# [What to produce]
Output all entries verbatim, dropping pictures.
★ ★ ★ ★ ★
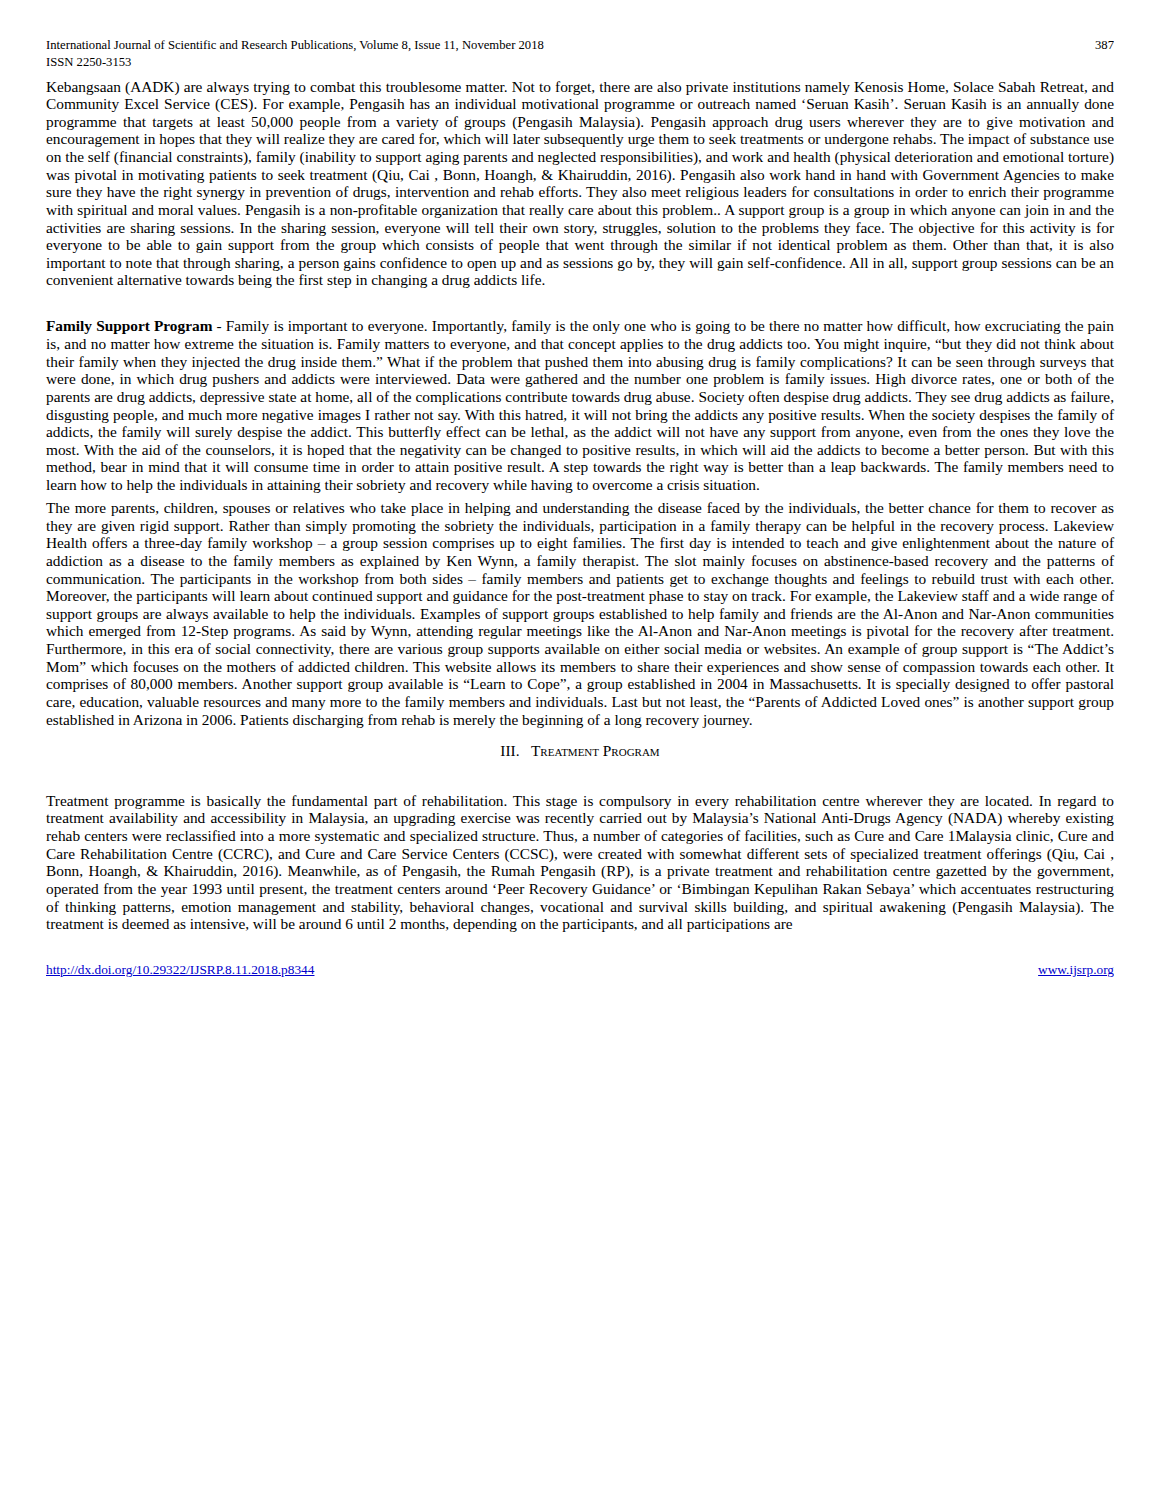International Journal of Scientific and Research Publications, Volume 8, Issue 11, November 2018 387
ISSN 2250-3153
Kebangsaan (AADK) are always trying to combat this troublesome matter. Not to forget, there are also private institutions namely Kenosis Home, Solace Sabah Retreat, and Community Excel Service (CES). For example, Pengasih has an individual motivational programme or outreach named ‘Seruan Kasih’. Seruan Kasih is an annually done programme that targets at least 50,000 people from a variety of groups (Pengasih Malaysia). Pengasih approach drug users wherever they are to give motivation and encouragement in hopes that they will realize they are cared for, which will later subsequently urge them to seek treatments or undergone rehabs. The impact of substance use on the self (financial constraints), family (inability to support aging parents and neglected responsibilities), and work and health (physical deterioration and emotional torture) was pivotal in motivating patients to seek treatment (Qiu, Cai , Bonn, Hoangh, & Khairuddin, 2016). Pengasih also work hand in hand with Government Agencies to make sure they have the right synergy in prevention of drugs, intervention and rehab efforts. They also meet religious leaders for consultations in order to enrich their programme with spiritual and moral values. Pengasih is a non-profitable organization that really care about this problem.. A support group is a group in which anyone can join in and the activities are sharing sessions. In the sharing session, everyone will tell their own story, struggles, solution to the problems they face. The objective for this activity is for everyone to be able to gain support from the group which consists of people that went through the similar if not identical problem as them. Other than that, it is also important to note that through sharing, a person gains confidence to open up and as sessions go by, they will gain self-confidence. All in all, support group sessions can be an convenient alternative towards being the first step in changing a drug addicts life.
Family Support Program - Family is important to everyone. Importantly, family is the only one who is going to be there no matter how difficult, how excruciating the pain is, and no matter how extreme the situation is. Family matters to everyone, and that concept applies to the drug addicts too. You might inquire, “but they did not think about their family when they injected the drug inside them.” What if the problem that pushed them into abusing drug is family complications? It can be seen through surveys that were done, in which drug pushers and addicts were interviewed. Data were gathered and the number one problem is family issues. High divorce rates, one or both of the parents are drug addicts, depressive state at home, all of the complications contribute towards drug abuse. Society often despise drug addicts. They see drug addicts as failure, disgusting people, and much more negative images I rather not say. With this hatred, it will not bring the addicts any positive results. When the society despises the family of addicts, the family will surely despise the addict. This butterfly effect can be lethal, as the addict will not have any support from anyone, even from the ones they love the most. With the aid of the counselors, it is hoped that the negativity can be changed to positive results, in which will aid the addicts to become a better person. But with this method, bear in mind that it will consume time in order to attain positive result. A step towards the right way is better than a leap backwards. The family members need to learn how to help the individuals in attaining their sobriety and recovery while having to overcome a crisis situation.
The more parents, children, spouses or relatives who take place in helping and understanding the disease faced by the individuals, the better chance for them to recover as they are given rigid support. Rather than simply promoting the sobriety the individuals, participation in a family therapy can be helpful in the recovery process. Lakeview Health offers a three-day family workshop – a group session comprises up to eight families. The first day is intended to teach and give enlightenment about the nature of addiction as a disease to the family members as explained by Ken Wynn, a family therapist. The slot mainly focuses on abstinence-based recovery and the patterns of communication. The participants in the workshop from both sides – family members and patients get to exchange thoughts and feelings to rebuild trust with each other. Moreover, the participants will learn about continued support and guidance for the post-treatment phase to stay on track. For example, the Lakeview staff and a wide range of support groups are always available to help the individuals. Examples of support groups established to help family and friends are the Al-Anon and Nar-Anon communities which emerged from 12-Step programs. As said by Wynn, attending regular meetings like the Al-Anon and Nar-Anon meetings is pivotal for the recovery after treatment. Furthermore, in this era of social connectivity, there are various group supports available on either social media or websites. An example of group support is “The Addict’s Mom” which focuses on the mothers of addicted children. This website allows its members to share their experiences and show sense of compassion towards each other. It comprises of 80,000 members. Another support group available is “Learn to Cope”, a group established in 2004 in Massachusetts. It is specially designed to offer pastoral care, education, valuable resources and many more to the family members and individuals. Last but not least, the “Parents of Addicted Loved ones” is another support group established in Arizona in 2006. Patients discharging from rehab is merely the beginning of a long recovery journey.
III. Treatment Program
Treatment programme is basically the fundamental part of rehabilitation. This stage is compulsory in every rehabilitation centre wherever they are located. In regard to treatment availability and accessibility in Malaysia, an upgrading exercise was recently carried out by Malaysia’s National Anti-Drugs Agency (NADA) whereby existing rehab centers were reclassified into a more systematic and specialized structure. Thus, a number of categories of facilities, such as Cure and Care 1Malaysia clinic, Cure and Care Rehabilitation Centre (CCRC), and Cure and Care Service Centers (CCSC), were created with somewhat different sets of specialized treatment offerings (Qiu, Cai , Bonn, Hoangh, & Khairuddin, 2016). Meanwhile, as of Pengasih, the Rumah Pengasih (RP), is a private treatment and rehabilitation centre gazetted by the government, operated from the year 1993 until present, the treatment centers around ‘Peer Recovery Guidance’ or ‘Bimbingan Kepulihan Rakan Sebaya’ which accentuates restructuring of thinking patterns, emotion management and stability, behavioral changes, vocational and survival skills building, and spiritual awakening (Pengasih Malaysia). The treatment is deemed as intensive, will be around 6 until 2 months, depending on the participants, and all participations are
http://dx.doi.org/10.29322/IJSRP.8.11.2018.p8344 www.ijsrp.org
★ ★ ★ ★ ★
# [Response below]
International Journal of Scientific and Research Publications, Volume 8, Issue 11, November 2018 387
ISSN 2250-3153
Kebangsaan (AADK) are always trying to combat this troublesome matter. Not to forget, there are also private institutions namely Kenosis Home, Solace Sabah Retreat, and Community Excel Service (CES). For example, Pengasih has an individual motivational programme or outreach named ‘Seruan Kasih’. Seruan Kasih is an annually done programme that targets at least 50,000 people from a variety of groups (Pengasih Malaysia). Pengasih approach drug users wherever they are to give motivation and encouragement in hopes that they will realize they are cared for, which will later subsequently urge them to seek treatments or undergone rehabs. The impact of substance use on the self (financial constraints), family (inability to support aging parents and neglected responsibilities), and work and health (physical deterioration and emotional torture) was pivotal in motivating patients to seek treatment (Qiu, Cai , Bonn, Hoangh, & Khairuddin, 2016). Pengasih also work hand in hand with Government Agencies to make sure they have the right synergy in prevention of drugs, intervention and rehab efforts. They also meet religious leaders for consultations in order to enrich their programme with spiritual and moral values. Pengasih is a non-profitable organization that really care about this problem.. A support group is a group in which anyone can join in and the activities are sharing sessions. In the sharing session, everyone will tell their own story, struggles, solution to the problems they face. The objective for this activity is for everyone to be able to gain support from the group which consists of people that went through the similar if not identical problem as them. Other than that, it is also important to note that through sharing, a person gains confidence to open up and as sessions go by, they will gain self-confidence. All in all, support group sessions can be an convenient alternative towards being the first step in changing a drug addicts life.
Family Support Program - Family is important to everyone. Importantly, family is the only one who is going to be there no matter how difficult, how excruciating the pain is, and no matter how extreme the situation is. Family matters to everyone, and that concept applies to the drug addicts too. You might inquire, “but they did not think about their family when they injected the drug inside them.” What if the problem that pushed them into abusing drug is family complications? It can be seen through surveys that were done, in which drug pushers and addicts were interviewed. Data were gathered and the number one problem is family issues. High divorce rates, one or both of the parents are drug addicts, depressive state at home, all of the complications contribute towards drug abuse. Society often despise drug addicts. They see drug addicts as failure, disgusting people, and much more negative images I rather not say. With this hatred, it will not bring the addicts any positive results. When the society despises the family of addicts, the family will surely despise the addict. This butterfly effect can be lethal, as the addict will not have any support from anyone, even from the ones they love the most. With the aid of the counselors, it is hoped that the negativity can be changed to positive results, in which will aid the addicts to become a better person. But with this method, bear in mind that it will consume time in order to attain positive result. A step towards the right way is better than a leap backwards. The family members need to learn how to help the individuals in attaining their sobriety and recovery while having to overcome a crisis situation.
The more parents, children, spouses or relatives who take place in helping and understanding the disease faced by the individuals, the better chance for them to recover as they are given rigid support. Rather than simply promoting the sobriety the individuals, participation in a family therapy can be helpful in the recovery process. Lakeview Health offers a three-day family workshop – a group session comprises up to eight families. The first day is intended to teach and give enlightenment about the nature of addiction as a disease to the family members as explained by Ken Wynn, a family therapist. The slot mainly focuses on abstinence-based recovery and the patterns of communication. The participants in the workshop from both sides – family members and patients get to exchange thoughts and feelings to rebuild trust with each other. Moreover, the participants will learn about continued support and guidance for the post-treatment phase to stay on track. For example, the Lakeview staff and a wide range of support groups are always available to help the individuals. Examples of support groups established to help family and friends are the Al-Anon and Nar-Anon communities which emerged from 12-Step programs. As said by Wynn, attending regular meetings like the Al-Anon and Nar-Anon meetings is pivotal for the recovery after treatment. Furthermore, in this era of social connectivity, there are various group supports available on either social media or websites. An example of group support is “The Addict’s Mom” which focuses on the mothers of addicted children. This website allows its members to share their experiences and show sense of compassion towards each other. It comprises of 80,000 members. Another support group available is “Learn to Cope”, a group established in 2004 in Massachusetts. It is specially designed to offer pastoral care, education, valuable resources and many more to the family members and individuals. Last but not least, the “Parents of Addicted Loved ones” is another support group established in Arizona in 2006. Patients discharging from rehab is merely the beginning of a long recovery journey.
III. Treatment Program
Treatment programme is basically the fundamental part of rehabilitation. This stage is compulsory in every rehabilitation centre wherever they are located. In regard to treatment availability and accessibility in Malaysia, an upgrading exercise was recently carried out by Malaysia’s National Anti-Drugs Agency (NADA) whereby existing rehab centers were reclassified into a more systematic and specialized structure. Thus, a number of categories of facilities, such as Cure and Care 1Malaysia clinic, Cure and Care Rehabilitation Centre (CCRC), and Cure and Care Service Centers (CCSC), were created with somewhat different sets of specialized treatment offerings (Qiu, Cai , Bonn, Hoangh, & Khairuddin, 2016). Meanwhile, as of Pengasih, the Rumah Pengasih (RP), is a private treatment and rehabilitation centre gazetted by the government, operated from the year 1993 until present, the treatment centers around ‘Peer Recovery Guidance’ or ‘Bimbingan Kepulihan Rakan Sebaya’ which accentuates restructuring of thinking patterns, emotion management and stability, behavioral changes, vocational and survival skills building, and spiritual awakening (Pengasih Malaysia). The treatment is deemed as intensive, will be around 6 until 2 months, depending on the participants, and all participations are
http://dx.doi.org/10.29322/IJSRP.8.11.2018.p8344 www.ijsrp.org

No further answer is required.